Numérique / Territoires

Regards croisés sur les projets numériques Juillet 2018

La marche semble encore haute entre le fait de multiplier les projets numériques (voire les expérimentations) sur un territoire et le fait d’orchestrer tous ceux-ci en un projet cohérent de territoire numérique. Quels sont les points d’attention qu’impliquent la complexité et transversalité d’un tel objectif ? A l’occasion du TRIP de Printemps 2018 de l’AVICCA, une collectivité, un intégrateur, un expert des données et un établissement d’appui aux politiques publiques ont témoigné de la mise en oeuvre de la Smart city, lors de la table ronde dédiée au sujet. Proximité, organisation interne, interopéropérabilité des solutions, Open Data, choix des réseaux et des capteurs, procédures de passation des marchés comptent parmi les clés de réussite.

De la vidéosurveillance aux applications citoyennes

« Je suis en charge du numérique mais également de la voirie, de la propreté, de l’éclairage public, de l’assainissement et des transports. Lorsqu’on est placé face à tous ces sujets, on réalise que chacun peut être lié à une solution numérique », a rappelé Frédéric Sitbon, adjoint au maire de la Ville d'Asnières-sur-Seine (Hauts-de-Seine, 87 000 habitants). Son objectif : « investir sur la ville intelligente pour plus de services, plus de sécurité, dans des rues propres, mieux éclairées et connectées, pour une meilleure qualité de vie globale ». Partant de la nécessaire modernisation d’un réseau de vidéosurveillance, grâce à l’ expérience professionnelle de l’élu, à la réorganisation interne des services de la collectivité et aux remontées des Asniérois, la ville a élaboré sa stratégie de smart city. Celle-ci comprend désormais ; une application smartphone de signalement pour les citoyens, le renouvellement de l’éclairage urbain (en LED et avec du LiFi), la pose de capteurs et de fibres noires, ainsi que l’équipement numérique des écoles.

#### [LISTE DES TÂCHES]
A – Extrayez du texte sur les projets numériques le passage situé entre « La marche semble » et « clés de réussite. », bornes comprises.
B – Veuillez poursuivre le texte sur les projets numériques après sa dernière phrase.

#### [LIGNES DE DONNÉES]

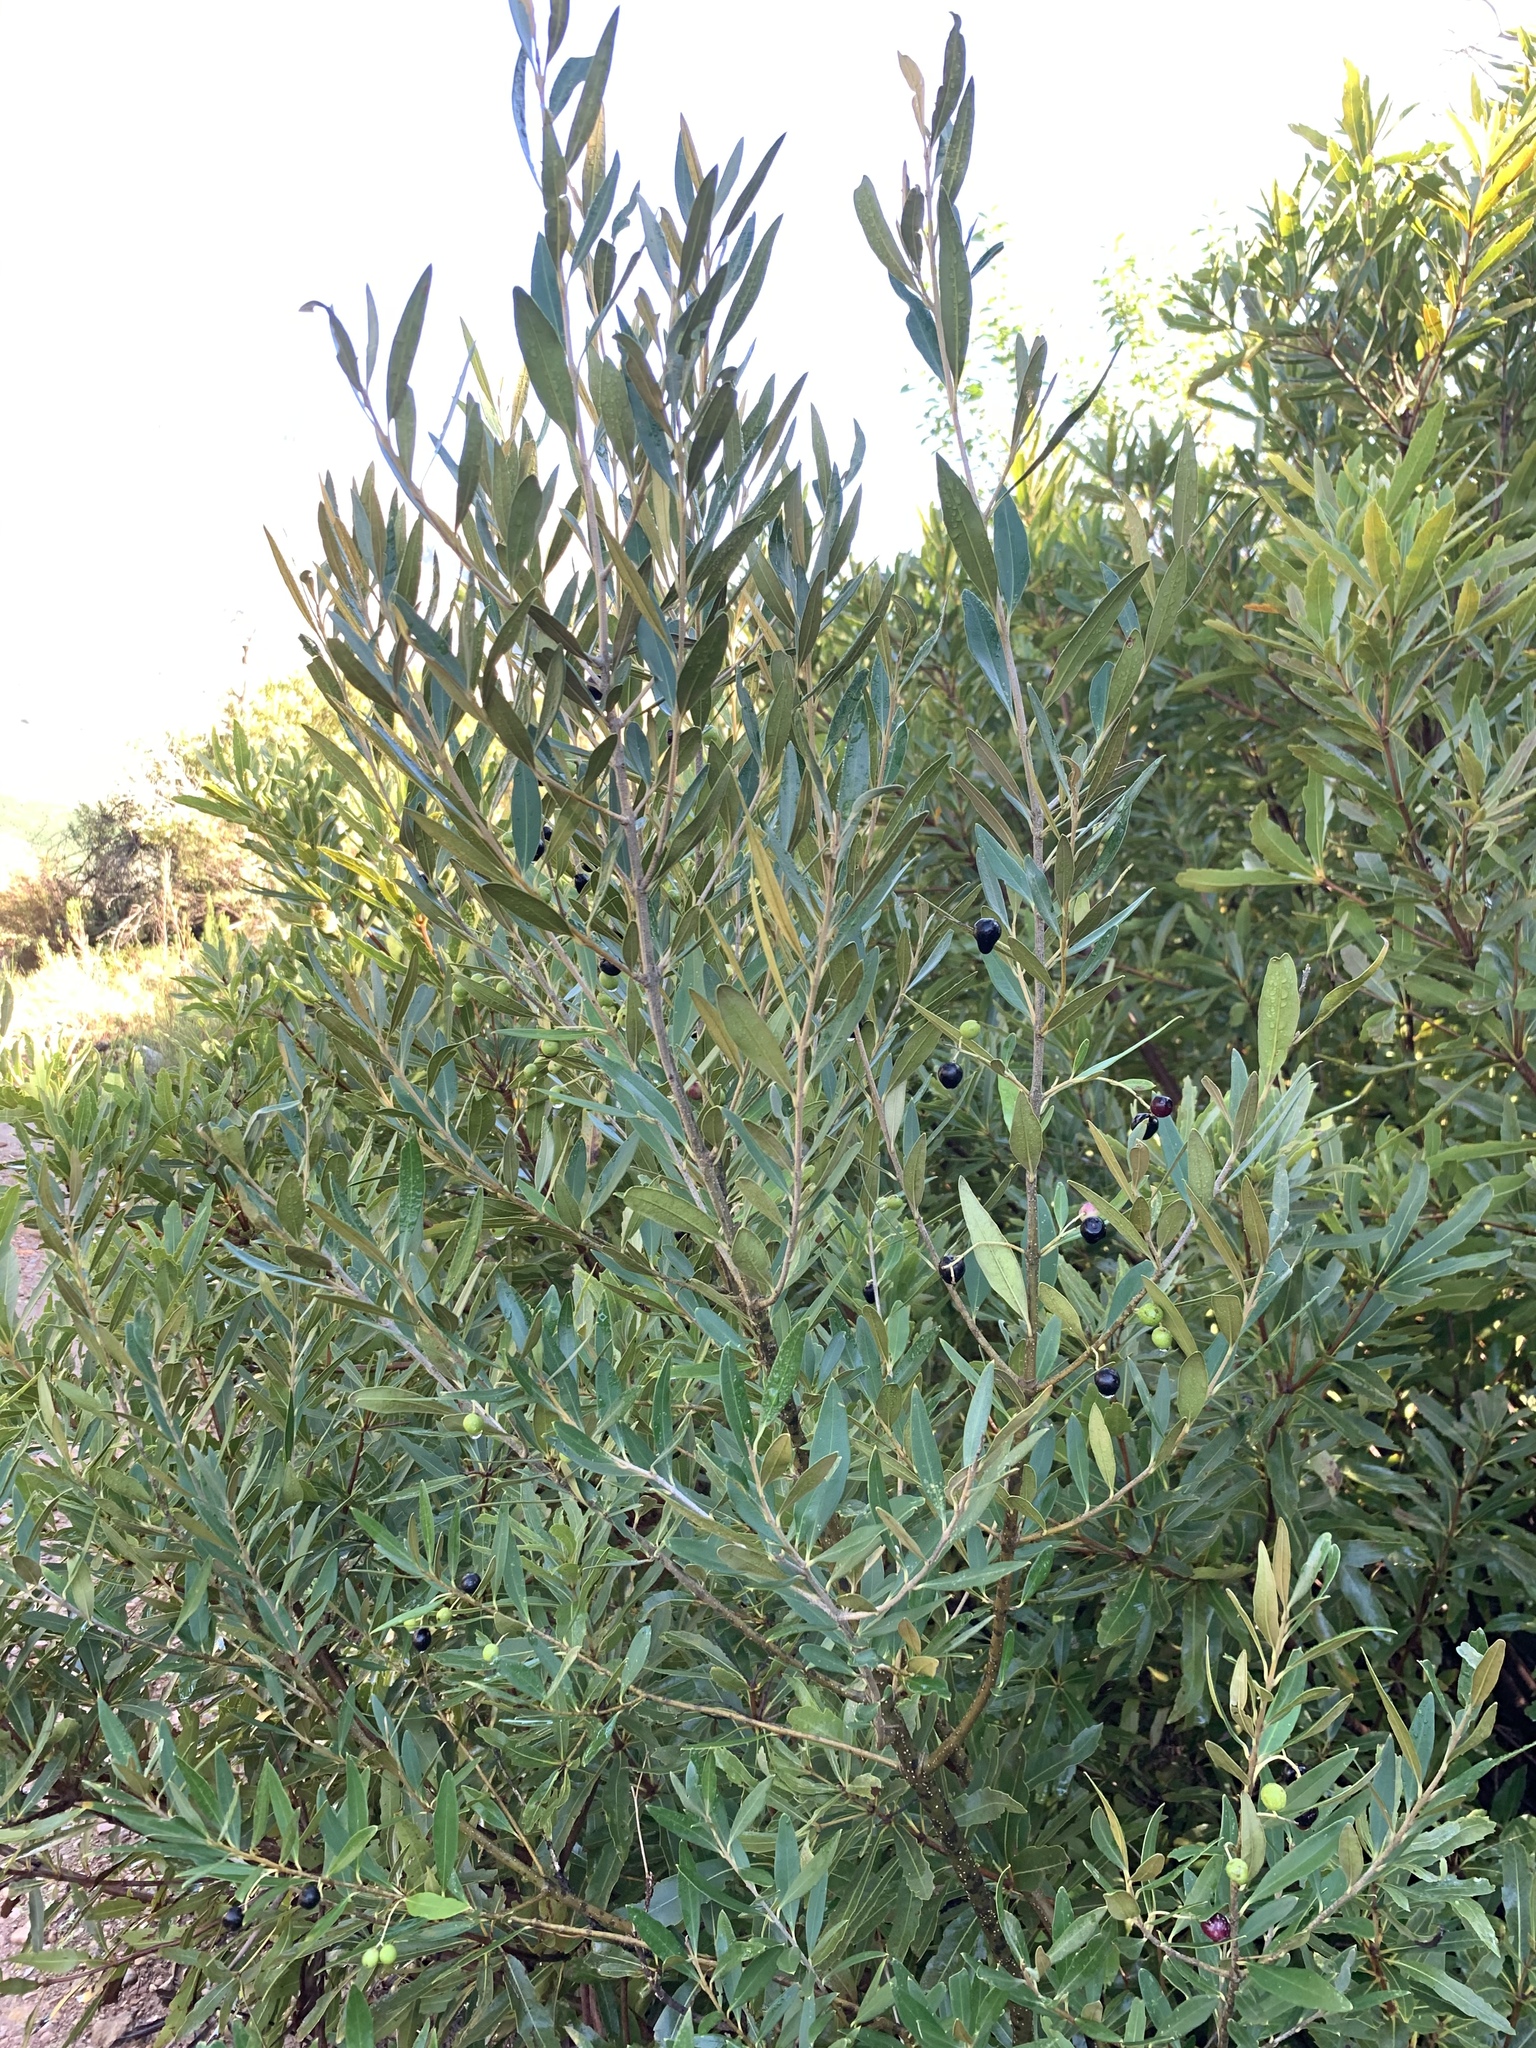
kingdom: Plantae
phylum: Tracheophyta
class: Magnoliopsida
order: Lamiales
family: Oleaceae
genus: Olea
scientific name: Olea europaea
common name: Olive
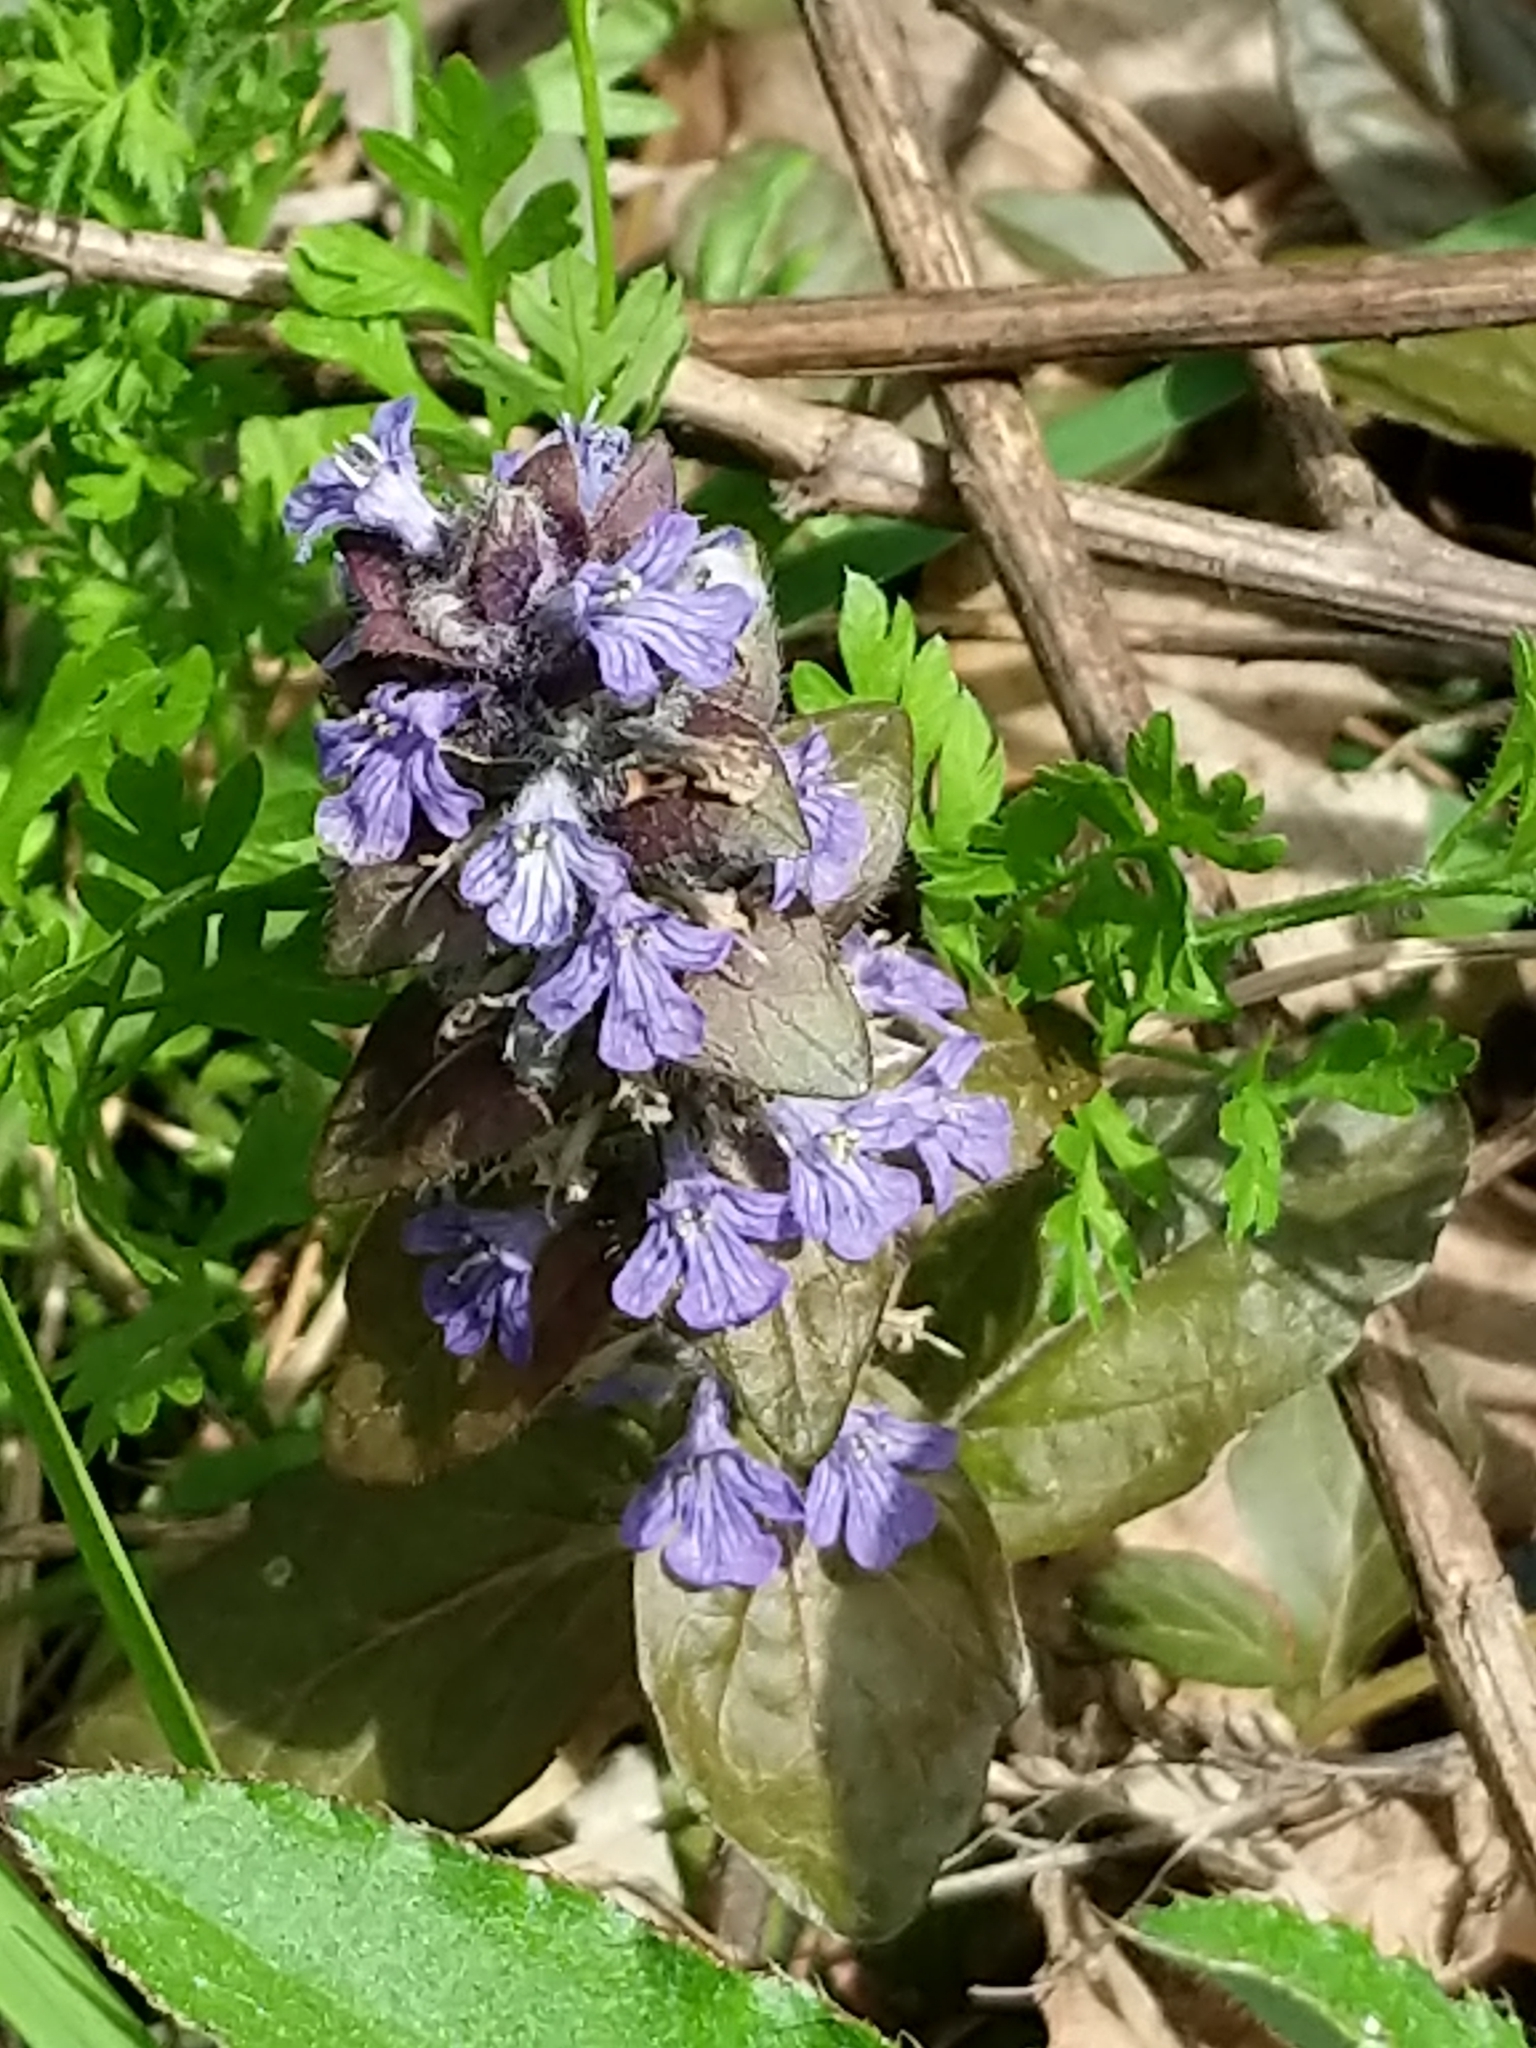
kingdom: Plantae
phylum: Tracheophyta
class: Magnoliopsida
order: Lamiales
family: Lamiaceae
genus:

#### [RÉPONSES ORDONNÉES]
A –
La marche semble encore haute entre le fait de multiplier les projets numériques (voire les expérimentations) sur un territoire et le fait d’orchestrer tous ceux-ci en un projet cohérent de territoire numérique. Quels sont les points d’attention qu’impliquent la complexité et transversalité d’un tel objectif ? A l’occasion du TRIP de Printemps 2018 de l’AVICCA, une collectivité, un intégrateur, un expert des données et un établissement d’appui aux politiques publiques ont témoigné de la mise en oeuvre de la Smart city, lors de la table ronde dédiée au sujet. Proximité, organisation interne, interopéropérabilité des solutions, Open Data, choix des réseaux et des capteurs, procédures de passation des marchés comptent parmi les clés de réussite.

B –
Des capteurs aux briques interopérables

Attention, « on ne tombe jamais « amoureux » d’un capteur, on cherche toujours un résultat, qu’il soit financier ou politique », a prévenu Thibault Boullé. Le responsable commercial Smart city chez Sogetrel travaille avec 300 communes sur la vidéo. Cet outil peut permettre d’entrer dans un projet de territoire intelligent. Les applications smartphone avec lesquelles il est possible d’optimiser l’organisation déjà en place et de valoriser le travail des agents au quotidien dans la collectivité, en sont un autre. L’intégrateur fait le pari, depuis 2015, de partir de l’existant pour bâtir une offre de solutions modulaires pour la ville intelligente. La méthode se veut simple. Elle accompagne pas à pas la collectivité en ajoutant des fonctionnalités (stationnement, gestion de l’environnement et de l’énergie, civic tech) en fonction des besoins des territoires. Chaque « brique » est interopérable sur une plateforme de gestion, en interaction avec son application mobile. Sogetrel n’est jamais propriétaire des données, ce qui prend en compte la question clé de la réversibilité.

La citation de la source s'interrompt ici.